(ASSIGNMENT)
Reproduce every line below exactly as written; do not include the images.

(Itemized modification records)
^^^^^^^^^^^^^^^^

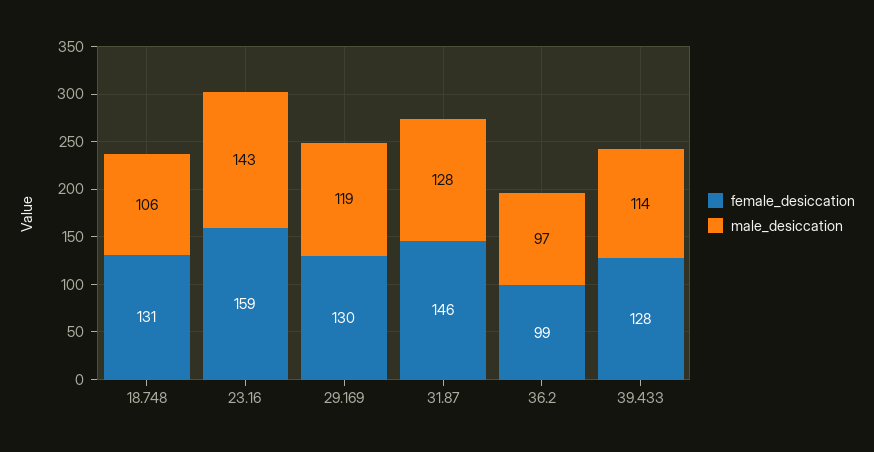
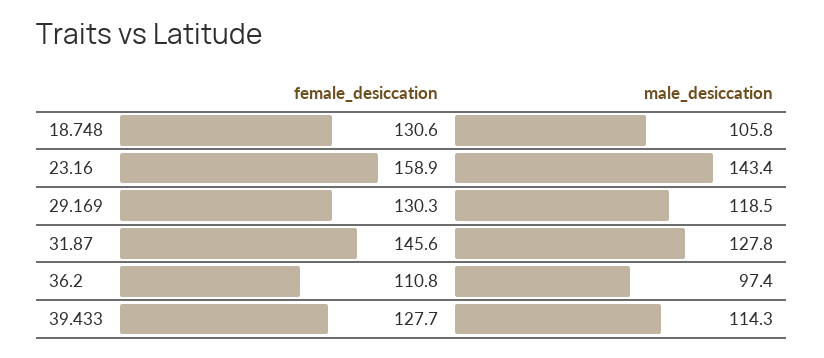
female_desiccation, 36.2: 99 -> 110.8

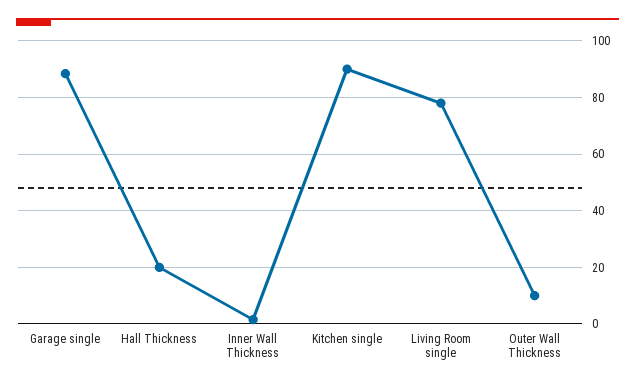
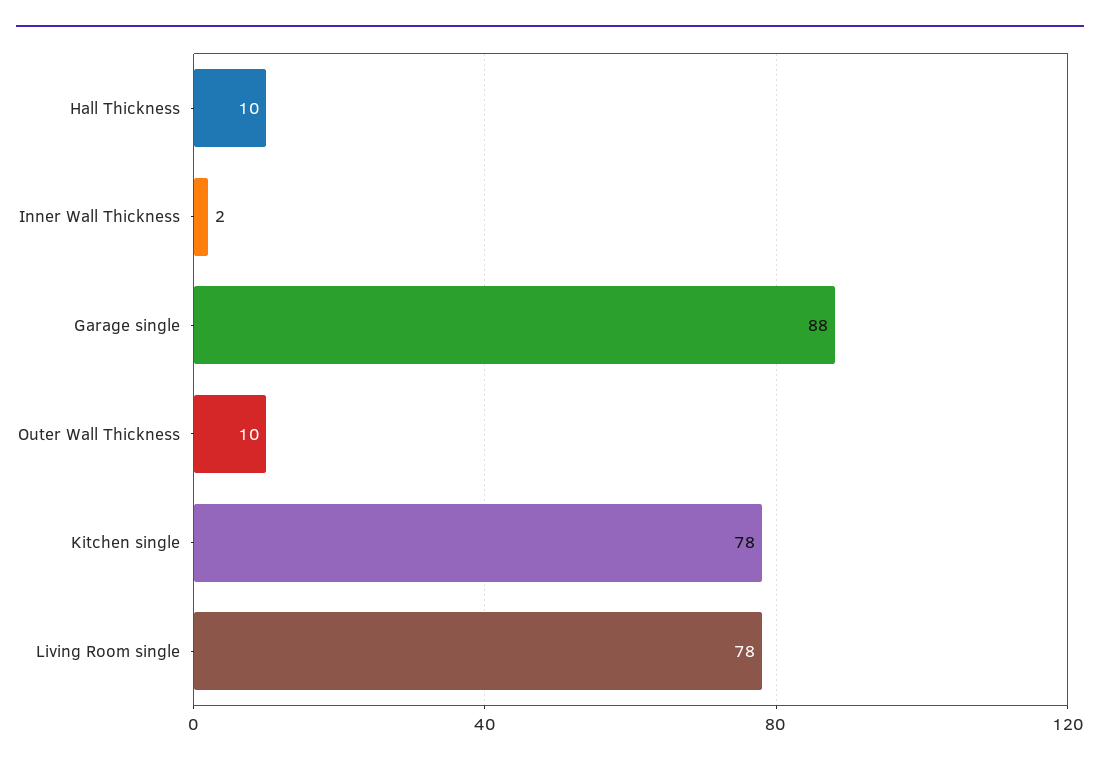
Hall Thickness: 20 -> 10
Kitchen single: 90 -> 78

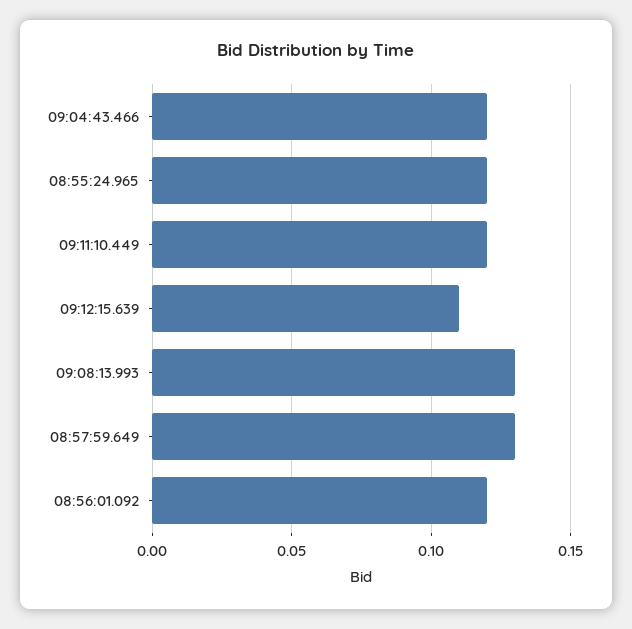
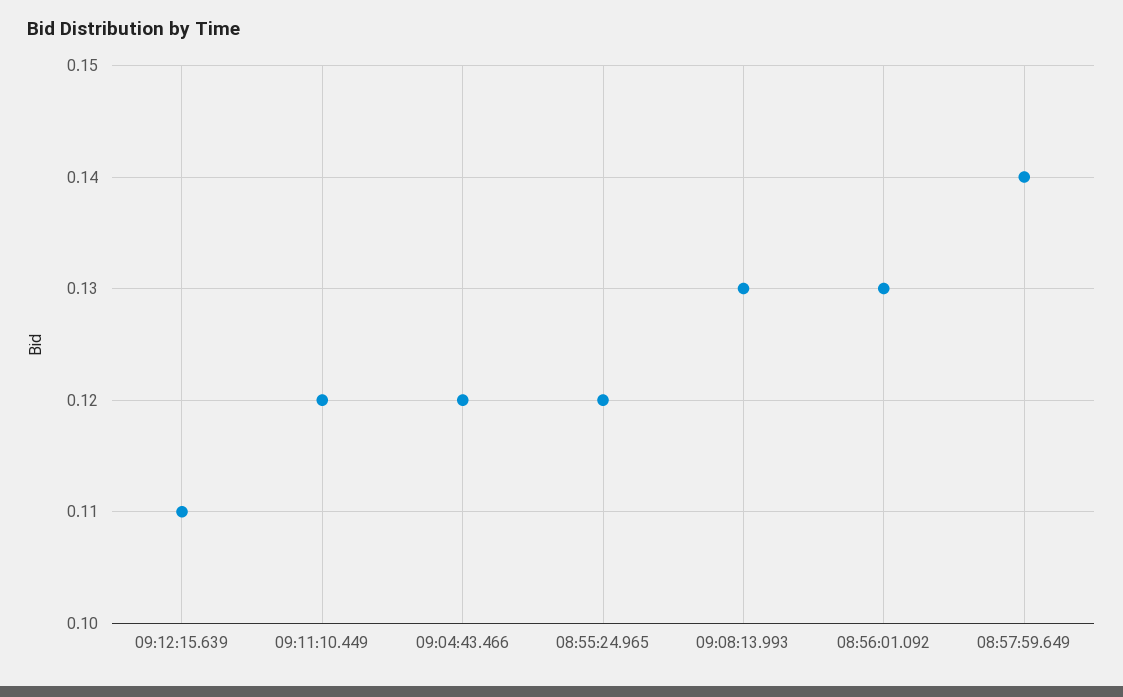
08:57:59.649: 0.13 -> 0.14
08:56:01.092: 0.12 -> 0.13

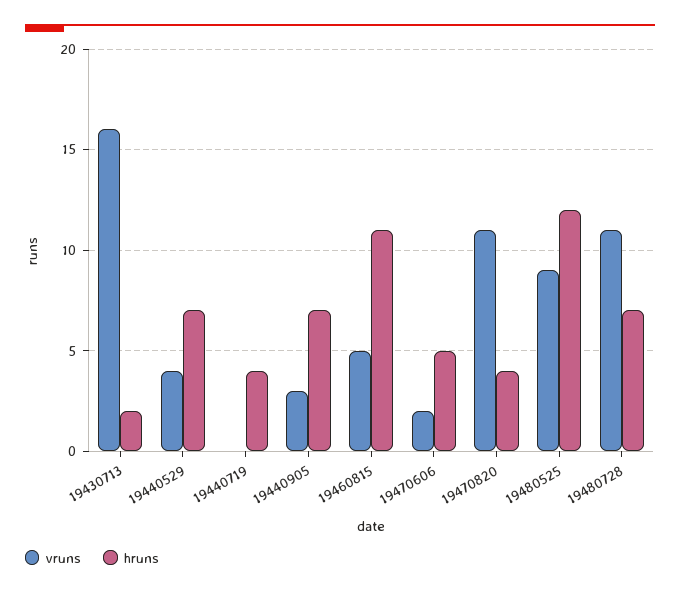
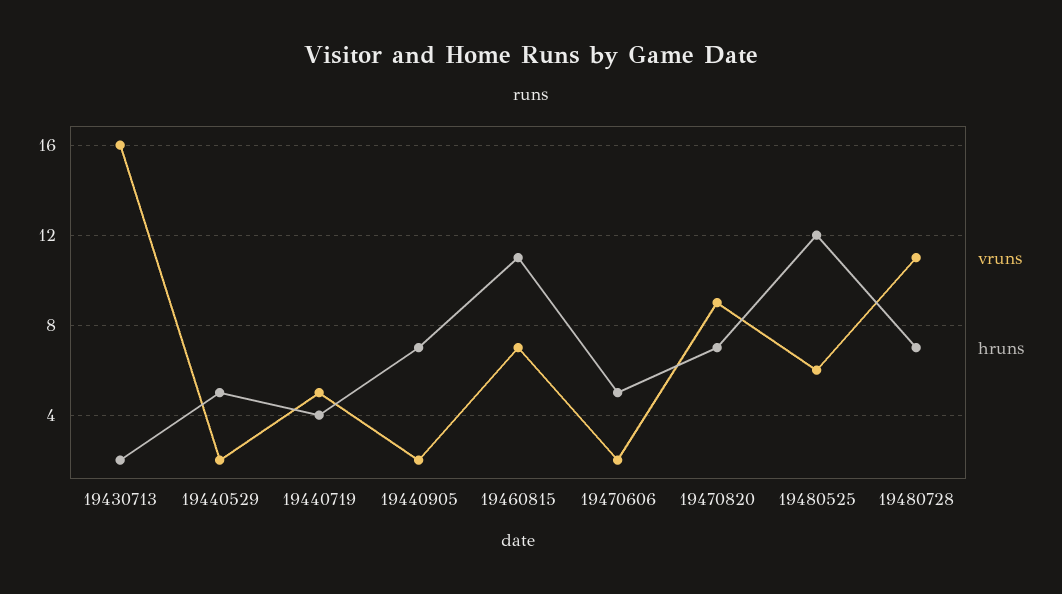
vruns, 19440529: 4 -> 2
hruns, 19440529: 7 -> 5
vruns, 19440719: 0 -> 5
vruns, 19440905: 3 -> 2
vruns, 19460815: 5 -> 7
vruns, 19470820: 11 -> 9
hruns, 19470820: 4 -> 7
vruns, 19480525: 9 -> 6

^^^^^^^^^^^^^^^^

(WRITTEN REPLY)
female_desiccation, 36.2: 99 -> 110.8

Hall Thickness: 20 -> 10
Kitchen single: 90 -> 78

08:57:59.649: 0.13 -> 0.14
08:56:01.092: 0.12 -> 0.13

vruns, 19440529: 4 -> 2
hruns, 19440529: 7 -> 5
vruns, 19440719: 0 -> 5
vruns, 19440905: 3 -> 2
vruns, 19460815: 5 -> 7
vruns, 19470820: 11 -> 9
hruns, 19470820: 4 -> 7
vruns, 19480525: 9 -> 6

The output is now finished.